E ainda: “Sem dúvida, esta ‘sã’ laicidade do Estado comporta que cada realidade temporal seja regida segundo normas próprias, que todavia não devem descuidar as instâncias éticas fundamentais, cujo fundamento se encontra na própria natureza do homem e que, precisamente por este motivo, remetem em última análise para o Criador” (ao Embaixador, Discurso da República de São Marino, 13 de novembro de 2008).

Esta "sã laicidade do Estado" não é um resultado do Concílio mas faz parte do Magistério constante da Igreja. Já Pio XII no discurso do 23 de março de 1958, se expressava: “A legítima sã laicidade do Estado é um dos princípios da doutrina católica”. Assim, um Estado laico é aquele que não impede a busca do sentido da própria vida de cada pessoa e que garante que os direitos humanos fundamentais sejam respeitados e protegidos.

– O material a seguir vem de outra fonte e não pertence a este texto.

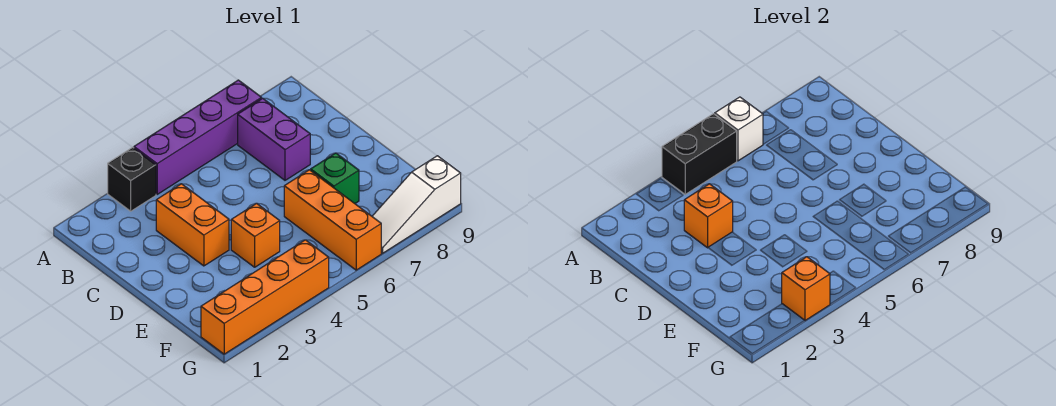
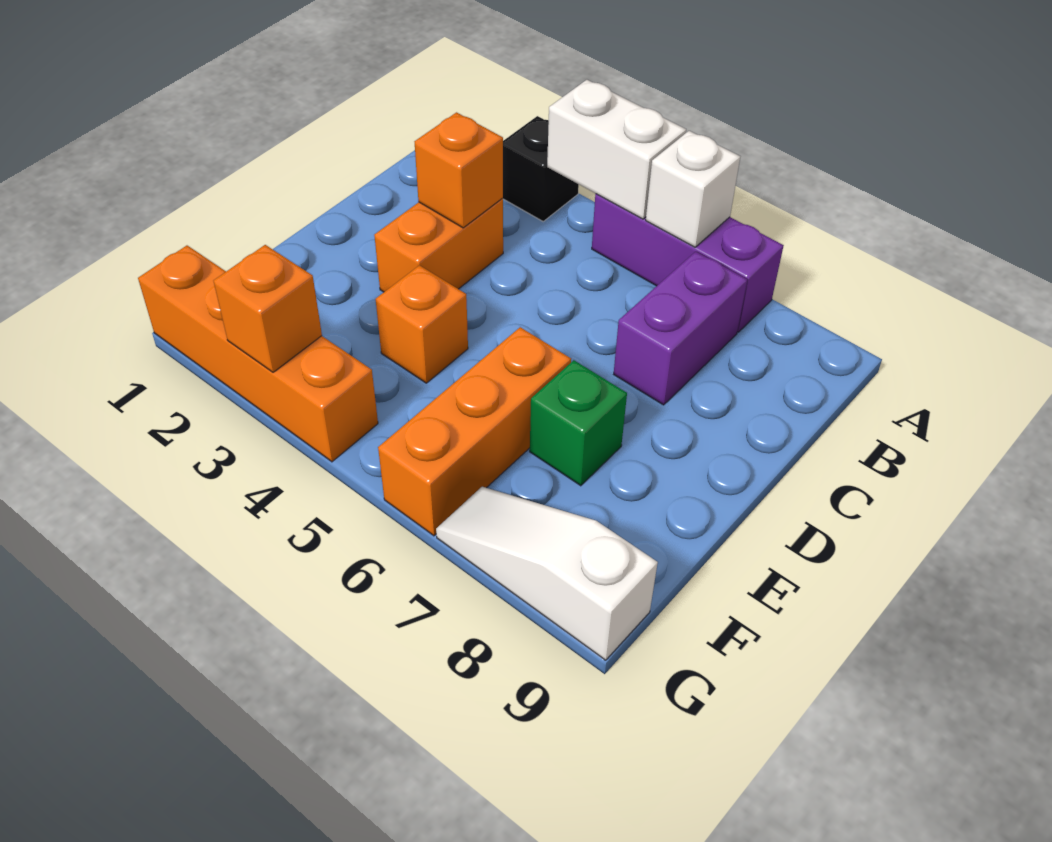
purple brick A4:A7 level 1 -> purple brick A5:A7 level 1
black brick A4:A5 level 2 -> white brick A4:A5 level 2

A autêntica laicidade não coíbe, mas postula uma sã colaboração entre o Estado e a Igreja, dado que ambos, embora diversamente, estão ao serviço da vocação pessoal e social das mesmas pessoas humanas.

Estas reflexões do Papa Bento XVI também são compartilhadas por outras pessoas capazes de refletir. Um destes é o escritor Fiódor Dostoiévski (1821-1881). Ele meditou no slogam: "Como se Deus não existisse". E concluiu que esta expressão é a desgraça da sociedade moderna e não só está cheia de agnosticismo, mas também privada de toda moralidade. Pungentemente escreveu: "Se Deus não existe, qual crime pode existir?" (Os Irmãos Karamazov, Livro VI, cap. 3) "Uma vez que a humanidade tenha negado a Deus... o homem se exaltará com um espírito divino, de orgulho titânico, e aparecerá como homem-Deus... Se Deus não existe, tudo é permitido"( Idem, Livro XI, cap. 9.).

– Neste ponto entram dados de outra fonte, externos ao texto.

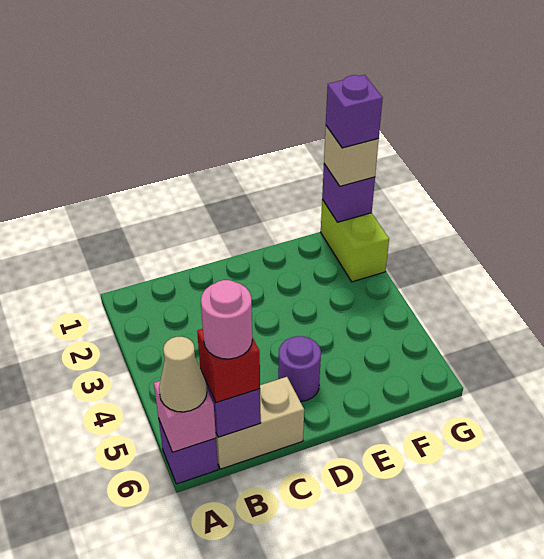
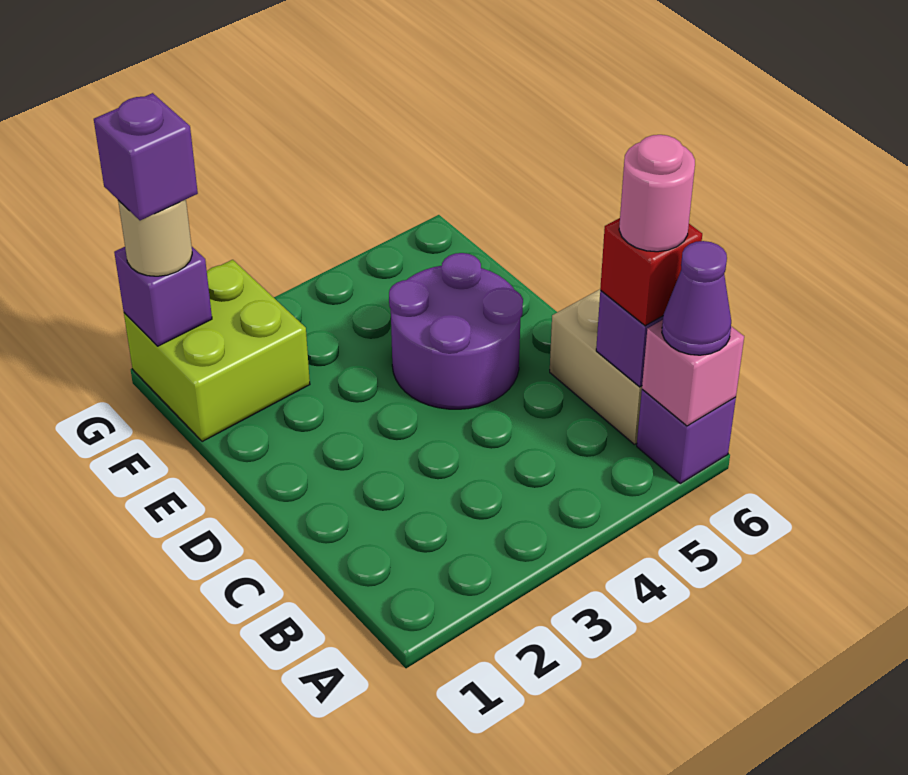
tan cone A6 level 3 -> purple cone A6 level 3
purple round brick D5 level 1 -> purple round brick D4:E5 level 1
lime brick G1:G2 level 1 -> lime brick F1:G2 level 1
tan brick G1 level 3 -> tan round brick G1 level 3

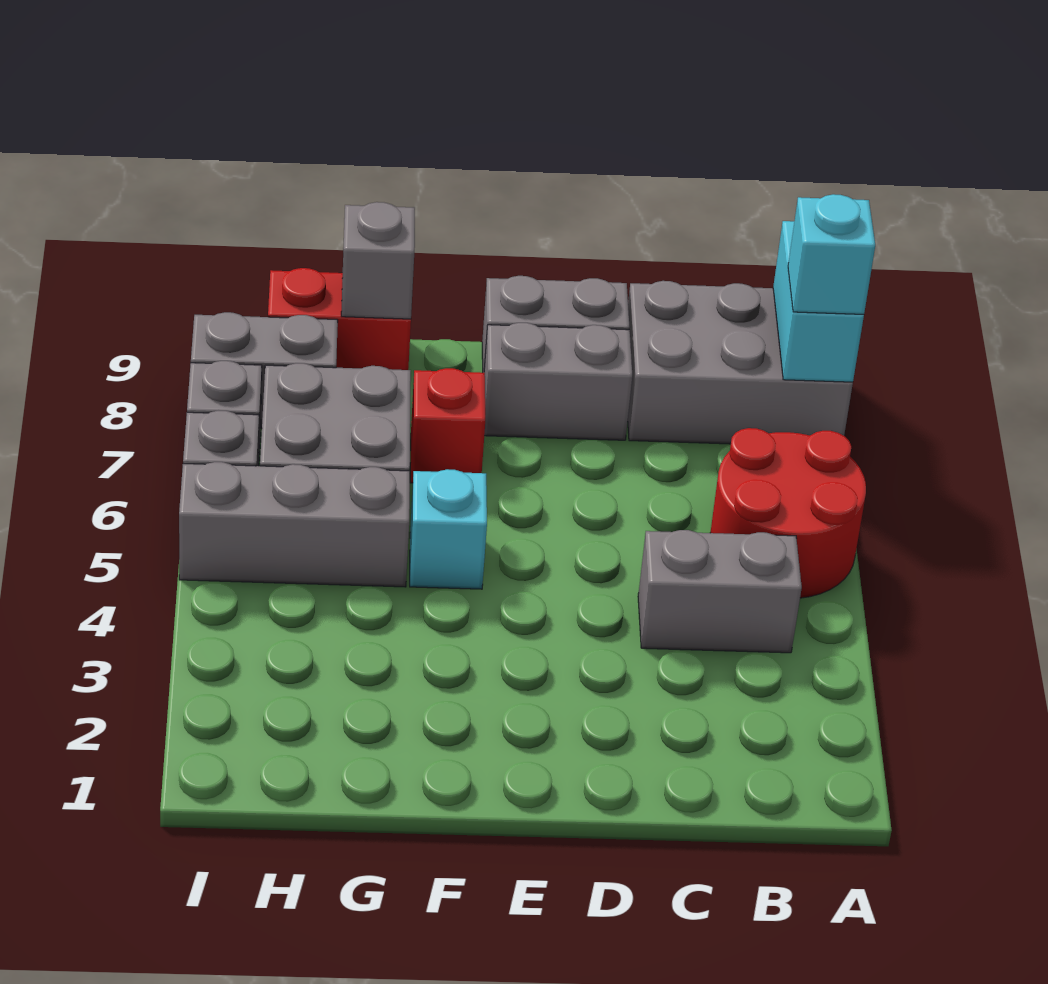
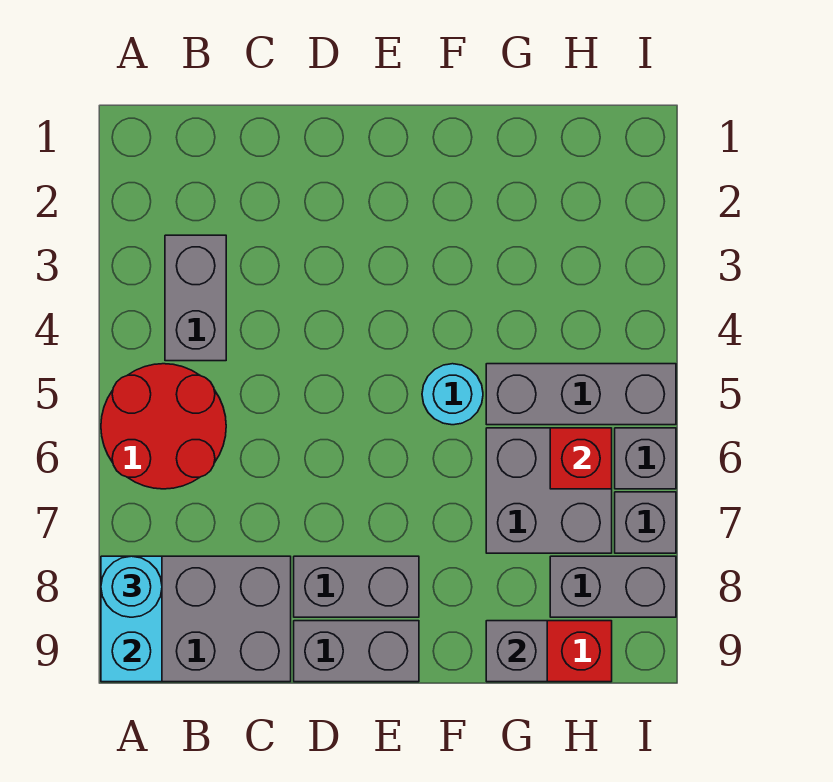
cyan brick A8 level 3 -> cyan round brick A8 level 3
grey brick B4:C4 level 1 -> grey brick B3:B4 level 1
cyan brick F5 level 1 -> cyan round brick F5 level 1
red brick F7 level 1 -> red brick H6 level 2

O Estado vai por água abaixo. Tornando-se tudo lícito não existe mais o delito. Toda ação, também a mais negativa, obtém livre cidadania. Diante disso o Estado é impotente; tirando Deus e não reconhecendo a liberdade religiosa, está fadado à morte.

A outra grande personalidade é Victor E. Frankl (1905-1997), fundador da Terceira Escola de psicoterapia de Viena, a Logoterapia. Ele fundou a sua teoria sobre a busca do ‘sentido da vida’. Individualizou a realização da pessoa quando esta encontrou o sentido da sua vida; diz que quando a vida não tem mais significado, vem o desespero, a degradação e o ser humano é capaz de qualquer coisa quando se forma o ‘nada’; sucessivamente ao sentido da vida vem o ‘tédio’ do viver. Vê no niilismo o grande inimigo: “Confundir a dignidade do ser humano com mera utilidade surge de uma confusão conceptual que pode ser attribuída em suas origens ao niilismo contemporâneo... O niilismo não afirma que não existe nada, mas afirma que tudo é desprovisto do sentido” (Victor E. Frankl, Em Busca de SENTIDO, Ed. Vozes, Petrópolis, 2008, p. 173.).

Daqui se deduz que a visão da vida apresentada pela Igreja não tem diretamente fundamento cristão, mas é uma exigência enraizada na natureza mesma do homem, compartilhada por pessoas de outras religiões.